[Supplied passage]:
I recommend Marcus's edition not only because it has useful annotations, but because Marcus wrestled with the book for much of her life, and her own iconoclastic opinions were more in line with Woolf's than many scholars', making her long introduction itself a tour de force of polemic and analysis. (Anna Snaith's recent edition of Room and Three Guineas for Oxford World's Classics is also excellent, though less passionate. Snaith is one of the preeminent scholars of Woolf in the '30s, and her edition of The Years for Cambridge is a masterpiece of scholarly editing.)


As for The Years, I've sat in multiple conference sessions where it would be a perfect example for whatever the session's topic is, and while other, less apt, Woolf works are discussed, The Years is skipped over without mention. There are major Woolf studies that leave it out entirely. (Not quite as many as leave out Flush, which perhaps vies with her biography of Roger Fry as Woolf's most forgotten and neglected book.) The Years gets treated as expendable in a way Mrs. Dalloway and To the Lighthouse never are. Though some scholars have certainly given excellent attention to The Years, it remains possible, for instance, for Jane De Gay in Virginia Woolf's Novels and the Literary Past (2006) not only to analyze each of the novels except The Years, but to never explain this omission — the book's title doesn't appear anywhere in De Gay's text that I've found. Similarly, The Years makes barely any appearance in Emily Blair's Virginia Woolf and the Nineteenth Century Domestic Novel (2007), where it might be expected to get at least a few paragraphs of analysis, if not a whole chapter, given its close relationship to domestic novels (but at least Blair makes no pretense of covering all of Woolf's novels — The Waves is also absent except for a couple of footnotes. Still, The Years owes so much to 19th century domestic novels that the absence screams out). Aside from a small group of scholars who demonstrate some appreciation for what The Years achieves, most Woolfians dismiss the novel as a failure.

The problem for The Years is that many people have a very set idea of what a "good Woolf novel" must be. Woolf's better-approved books of the mid-1920s, for all their innovations, still have trackable characters with distinct personalities and voices, narratives with easily-noticed organizing principles, and details which clearly serve those principles. Perhaps more importantly, Woolf's "good novels" are overtly, even ostentatiously experimental — one Years-skeptic, Pamela Transue, calls The Waves "a unique literary creation, daringly experimental in style, structure, and theme" and writes that "On almost every level … The Waves is in part a comment on the limitations of the novel in its classic form." For Transue, The Waves is successful in all the ways The Years is not. Such an evaluation fails, though, to read the books on their own terms. The specific reading strategies that lead to an appreciation of The Waves are not the specific reading strategies that will lead to an appreciation of The Years, as the two novels are — and were from the moment Woolf conceived The Years — almost exactly opposite in their experimental approach to the idea of the novel as a form and genre.

[Data lines]:

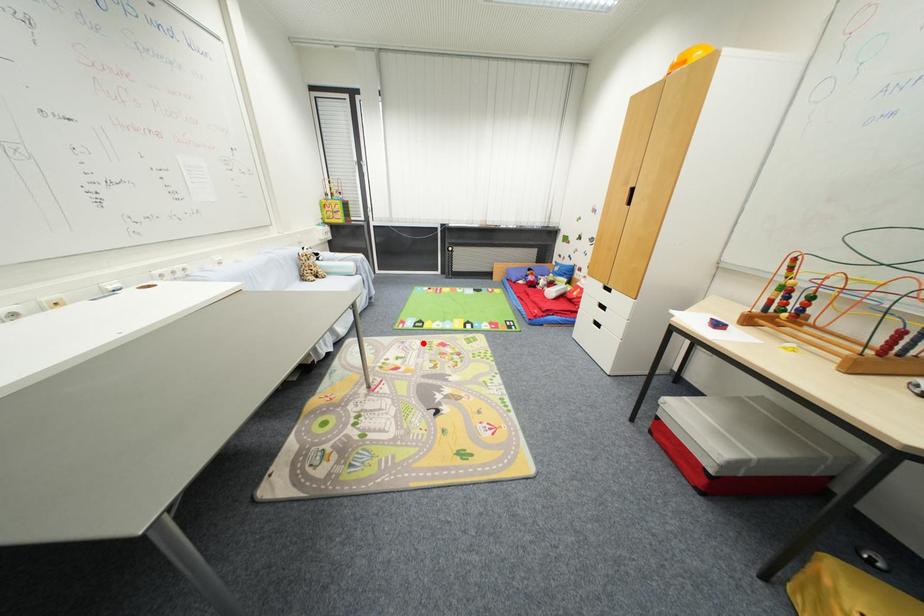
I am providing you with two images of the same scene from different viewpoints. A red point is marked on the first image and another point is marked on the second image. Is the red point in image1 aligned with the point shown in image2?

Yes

[Stated problem 1]: According to the essay on The Years, why does Pamela Transue's preference for The Waves over The Years fail as an evaluation? Answer in one to three sentences.
[Stated problem 2]: In the essay on The Years, which other Woolf novel is absent from Emily Blair's study except for a couple of footnotes?

[Correct output 1]: It fails to read the books on their own terms. The reading strategies that lead to appreciating The Waves are not the ones that lead to appreciating The Years, because the two novels are almost exactly opposite in their experimental approach to the novel as a form and genre.

[Correct output 2]: The Waves.